=== Supplied passage ===
* * * * * * *

Saturday, December 21, 2024

Zero cases recorded after first pool tests

By Drew Wemple

SUNY Plattsburgh marked the launch of its COVID-19 pool testing last Wednesday.The college tested 449 students in Algonquin Hall in its first round of pool testing. Additional rounds were scheduled for Wednesday and next week.

SUNY Plattsburgh adopted pool testing rather than individual testing because of the cost and efficiency of testing larger groups of students. One pool test can test samples of 10 to 25 students and costs less than the price of one individual sample test.

SUNY Plattsburgh President Alexander Enyedi, alongside newly appointed SUNY Chancellor Jim Malatras, announced the pooled surveillance testing back on Aug. 21 during Malatras’ first visit to SUNY Plattsburgh’s campus as SUNY chancellor.

On-campus students were notified of a time and day of their scheduled time to get tested in emails sent Sept. 1. The order for testing was determined by residence halls. Dr. Kathleen Camelo, director of the Student Health Center, clarified the order for testing with her following statement,

“We just tried to pick the dorms that have approximately the same number of students so testing days would be equal.”

Scheduled students then made their way to Algonquin Hall for the first batch of testing Sept. 2.

* * * * * * *

=== Excerpted data ===
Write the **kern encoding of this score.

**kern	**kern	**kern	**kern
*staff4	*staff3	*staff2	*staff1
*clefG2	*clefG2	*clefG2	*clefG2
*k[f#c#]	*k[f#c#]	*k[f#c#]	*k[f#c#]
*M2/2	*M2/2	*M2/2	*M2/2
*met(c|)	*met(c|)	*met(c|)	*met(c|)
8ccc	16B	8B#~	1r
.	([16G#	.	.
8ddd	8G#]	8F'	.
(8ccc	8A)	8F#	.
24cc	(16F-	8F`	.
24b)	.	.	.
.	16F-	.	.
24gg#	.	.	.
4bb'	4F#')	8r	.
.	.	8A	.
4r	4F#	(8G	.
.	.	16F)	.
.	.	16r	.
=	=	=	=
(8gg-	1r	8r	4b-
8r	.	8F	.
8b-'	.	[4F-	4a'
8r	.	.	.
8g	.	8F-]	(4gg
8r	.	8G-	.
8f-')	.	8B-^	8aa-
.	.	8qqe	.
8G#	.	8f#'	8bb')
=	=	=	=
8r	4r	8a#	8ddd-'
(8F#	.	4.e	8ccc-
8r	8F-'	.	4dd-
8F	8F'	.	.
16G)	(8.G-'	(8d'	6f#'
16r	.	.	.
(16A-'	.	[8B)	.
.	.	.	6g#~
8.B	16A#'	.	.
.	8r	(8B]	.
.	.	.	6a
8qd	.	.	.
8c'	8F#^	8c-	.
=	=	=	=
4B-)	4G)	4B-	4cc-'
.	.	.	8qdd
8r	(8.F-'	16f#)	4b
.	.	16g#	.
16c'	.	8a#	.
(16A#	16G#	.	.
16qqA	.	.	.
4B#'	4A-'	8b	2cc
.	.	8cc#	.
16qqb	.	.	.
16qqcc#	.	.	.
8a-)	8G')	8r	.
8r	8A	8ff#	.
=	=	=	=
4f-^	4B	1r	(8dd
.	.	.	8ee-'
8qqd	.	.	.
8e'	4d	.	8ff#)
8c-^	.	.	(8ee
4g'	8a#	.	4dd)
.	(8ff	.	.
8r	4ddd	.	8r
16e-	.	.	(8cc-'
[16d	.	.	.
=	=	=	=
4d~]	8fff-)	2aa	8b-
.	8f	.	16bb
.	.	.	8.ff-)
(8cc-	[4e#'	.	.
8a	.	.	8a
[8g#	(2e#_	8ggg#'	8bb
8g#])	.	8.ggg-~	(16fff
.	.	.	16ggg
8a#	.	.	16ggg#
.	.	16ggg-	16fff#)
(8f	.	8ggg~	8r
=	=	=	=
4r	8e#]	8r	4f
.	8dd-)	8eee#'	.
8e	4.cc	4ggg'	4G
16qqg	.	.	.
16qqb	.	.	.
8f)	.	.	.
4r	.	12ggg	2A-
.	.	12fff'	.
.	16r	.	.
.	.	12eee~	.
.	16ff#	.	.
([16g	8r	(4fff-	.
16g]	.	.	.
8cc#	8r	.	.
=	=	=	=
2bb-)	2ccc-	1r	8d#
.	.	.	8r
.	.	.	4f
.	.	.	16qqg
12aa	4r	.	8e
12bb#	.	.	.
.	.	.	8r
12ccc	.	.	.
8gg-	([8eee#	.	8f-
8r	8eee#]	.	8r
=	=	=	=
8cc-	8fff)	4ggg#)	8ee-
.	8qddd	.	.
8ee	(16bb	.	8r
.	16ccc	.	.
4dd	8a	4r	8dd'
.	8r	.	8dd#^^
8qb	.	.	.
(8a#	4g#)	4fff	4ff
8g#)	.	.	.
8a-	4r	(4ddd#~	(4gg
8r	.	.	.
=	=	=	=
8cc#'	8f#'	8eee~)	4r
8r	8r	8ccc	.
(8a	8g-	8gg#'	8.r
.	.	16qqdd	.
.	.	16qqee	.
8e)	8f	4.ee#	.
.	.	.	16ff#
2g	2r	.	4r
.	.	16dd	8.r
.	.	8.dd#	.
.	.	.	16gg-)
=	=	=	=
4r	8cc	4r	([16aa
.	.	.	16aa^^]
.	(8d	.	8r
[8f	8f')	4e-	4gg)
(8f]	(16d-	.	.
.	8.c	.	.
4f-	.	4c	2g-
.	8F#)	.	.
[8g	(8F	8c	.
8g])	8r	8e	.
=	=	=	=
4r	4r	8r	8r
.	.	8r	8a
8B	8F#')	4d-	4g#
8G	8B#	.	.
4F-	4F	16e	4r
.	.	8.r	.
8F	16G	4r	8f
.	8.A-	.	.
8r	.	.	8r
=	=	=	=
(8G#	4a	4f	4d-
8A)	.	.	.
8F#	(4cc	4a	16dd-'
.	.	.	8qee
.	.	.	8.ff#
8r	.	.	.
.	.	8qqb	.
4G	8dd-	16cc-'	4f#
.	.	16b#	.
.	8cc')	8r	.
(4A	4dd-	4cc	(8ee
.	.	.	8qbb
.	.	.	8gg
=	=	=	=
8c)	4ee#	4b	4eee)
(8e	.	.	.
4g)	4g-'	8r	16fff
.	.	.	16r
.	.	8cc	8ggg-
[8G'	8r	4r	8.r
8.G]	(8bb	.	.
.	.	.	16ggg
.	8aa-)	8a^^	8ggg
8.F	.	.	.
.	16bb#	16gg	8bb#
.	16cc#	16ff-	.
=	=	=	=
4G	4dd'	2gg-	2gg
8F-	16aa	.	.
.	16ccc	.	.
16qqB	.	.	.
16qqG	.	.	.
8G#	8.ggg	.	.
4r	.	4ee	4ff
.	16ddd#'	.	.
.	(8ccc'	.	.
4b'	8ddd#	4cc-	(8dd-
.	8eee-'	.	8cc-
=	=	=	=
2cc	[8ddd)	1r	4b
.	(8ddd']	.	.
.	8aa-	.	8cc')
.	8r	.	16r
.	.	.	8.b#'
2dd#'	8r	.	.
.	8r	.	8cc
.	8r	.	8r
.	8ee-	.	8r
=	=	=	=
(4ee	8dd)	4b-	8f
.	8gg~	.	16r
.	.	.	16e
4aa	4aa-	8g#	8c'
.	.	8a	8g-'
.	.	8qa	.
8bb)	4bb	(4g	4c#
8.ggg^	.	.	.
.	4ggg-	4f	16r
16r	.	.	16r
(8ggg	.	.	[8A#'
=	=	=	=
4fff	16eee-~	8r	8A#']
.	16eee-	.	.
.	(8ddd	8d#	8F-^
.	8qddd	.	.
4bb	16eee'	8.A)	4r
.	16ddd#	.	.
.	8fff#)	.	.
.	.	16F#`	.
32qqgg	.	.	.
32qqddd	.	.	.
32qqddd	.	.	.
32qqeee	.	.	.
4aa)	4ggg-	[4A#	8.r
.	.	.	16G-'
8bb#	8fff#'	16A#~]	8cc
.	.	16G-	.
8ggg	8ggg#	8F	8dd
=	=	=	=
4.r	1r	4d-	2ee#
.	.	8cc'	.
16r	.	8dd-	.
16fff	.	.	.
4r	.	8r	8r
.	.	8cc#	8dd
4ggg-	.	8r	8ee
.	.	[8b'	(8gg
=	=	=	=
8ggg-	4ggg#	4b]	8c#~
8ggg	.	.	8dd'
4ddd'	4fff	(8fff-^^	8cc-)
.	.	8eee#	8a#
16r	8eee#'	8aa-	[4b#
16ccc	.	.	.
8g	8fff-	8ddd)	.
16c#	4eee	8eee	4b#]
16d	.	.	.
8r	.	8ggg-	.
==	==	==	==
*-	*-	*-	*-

* * * * * * *

=== Task instructions ===
Quote the stretch of the pool testing article from "Zero cases recorded" through "individual sample test.". You won't need the lines to do this.

=== Answer below ===
Zero cases recorded after first pool tests

By Drew Wemple

SUNY Plattsburgh marked the launch of its COVID-19 pool testing last Wednesday.The college tested 449 students in Algonquin Hall in its first round of pool testing. Additional rounds were scheduled for Wednesday and next week.

SUNY Plattsburgh adopted pool testing rather than individual testing because of the cost and efficiency of testing larger groups of students. One pool test can test samples of 10 to 25 students and costs less than the price of one individual sample test.